We can analyse the scalability benefits of channels for particular dapps within this framework. In the auction example, for a normal first-price auction where there is only one round of bidding, the scalability benefit we get is that the bid revelations take place off-chain and the actual transaction (wherein the highest bidder buys the item) takes place on-chain. The more complicated or interactive the auction mechanism is (e.g. multi-round auction), the more benefits we get.
In payment channels, a similar situation happens. The state here is the ownership of tokens, and the state transitions consists of updating this ownership. If balance changes are infrequent, we do not get much benefits from a payment channel network. Similarly, when using smart contracts to implement trustless derivative contracts, channelization provides a scalability benefit to the extent that these derivative contracts either are not often used (e.g. options that expire out-of-the-money) or where the collateral for them can be re-used within the same channel network.

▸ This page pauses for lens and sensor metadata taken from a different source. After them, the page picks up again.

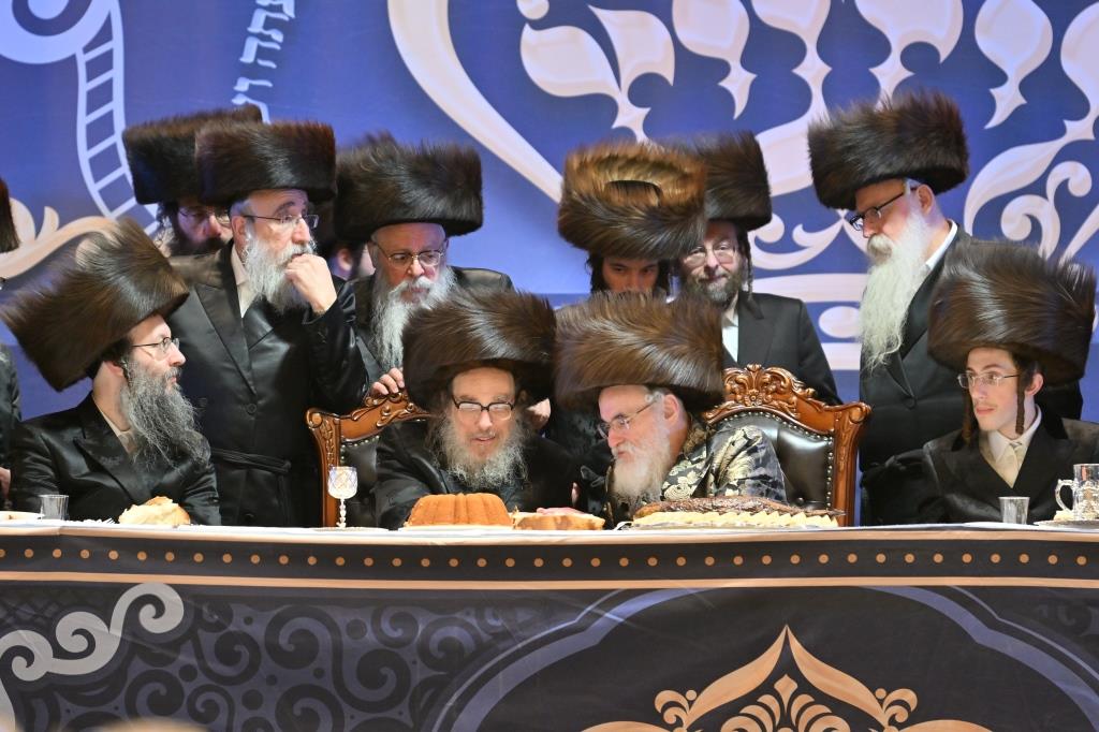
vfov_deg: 4.6
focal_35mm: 300
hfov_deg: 6.9
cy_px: 366
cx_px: 550
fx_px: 9155
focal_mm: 200
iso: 640
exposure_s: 1/160
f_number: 2.8
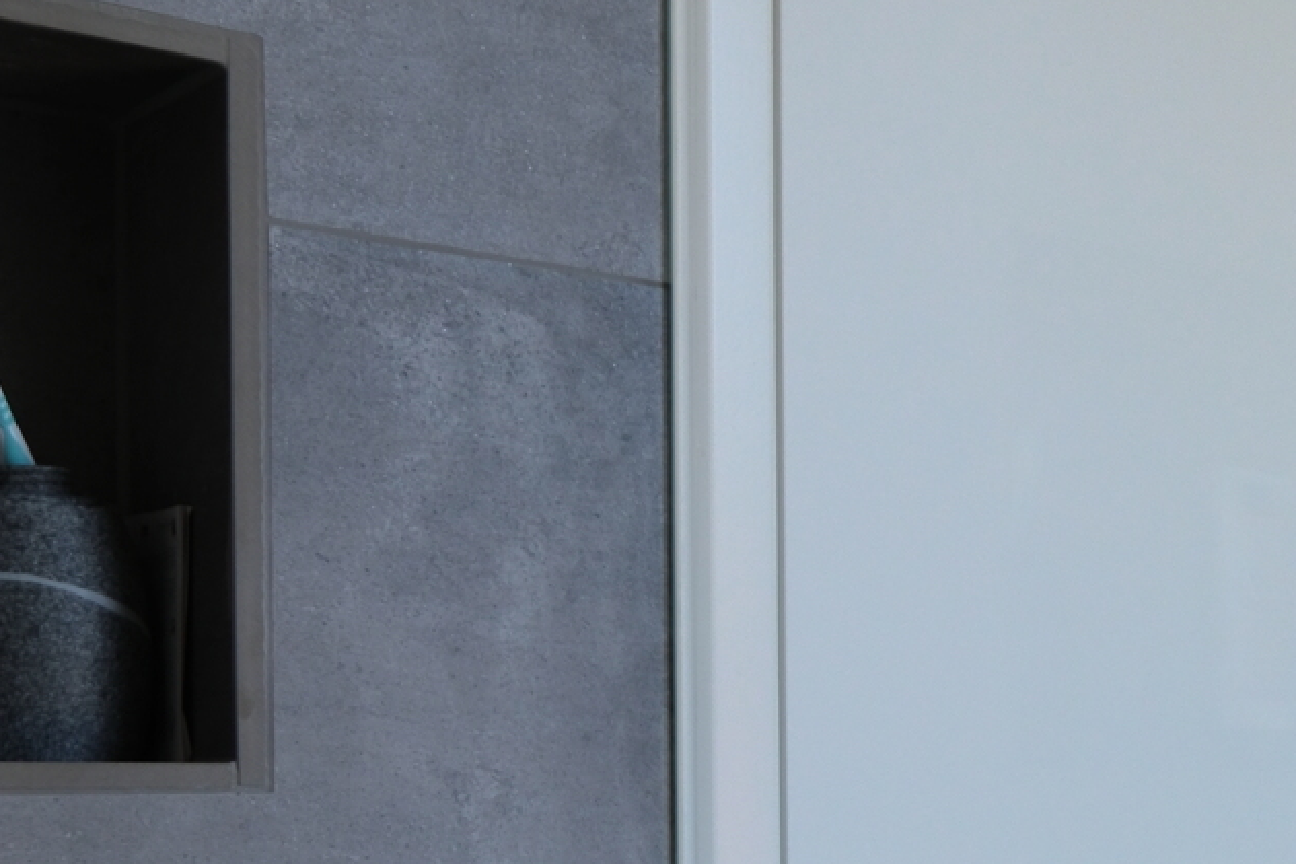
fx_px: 2196
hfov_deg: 23.9
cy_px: 787
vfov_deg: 21.7
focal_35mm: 61
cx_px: 2069
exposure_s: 1/20
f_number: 4
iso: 125
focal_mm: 10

In a channelized chess-for-ELO network, if the results of games are not written on-chain, to prove that I have a certain ELO score would require me to disclose the set of all games I've won; however this implies proving nonexistence of certain signed messages (i.e. undisclosed losing games), which is impossible.
These things place a lot of constraints on which dapps can be channelized. However, even if your entire dapp is not channelizable, you can sometimes redesign your dapp to have a channelizable part. An example is Augur. The core market functionality relies on anyone being able to interact with a market in order to provide liquidity and price discovery, and the core resolution / dispute functionality relies on anyone being able to stake REP to challenge a dispute. Both are properties that cannot be channelized directly. However, one can run a market maker in a channel that allows users to take positions in a market, with the market maker acting as a counterparty.
To summarize: channels are good for a large modification to a small state that affect a small number of players, but we can sometimes re-structure our apps to introduce this property.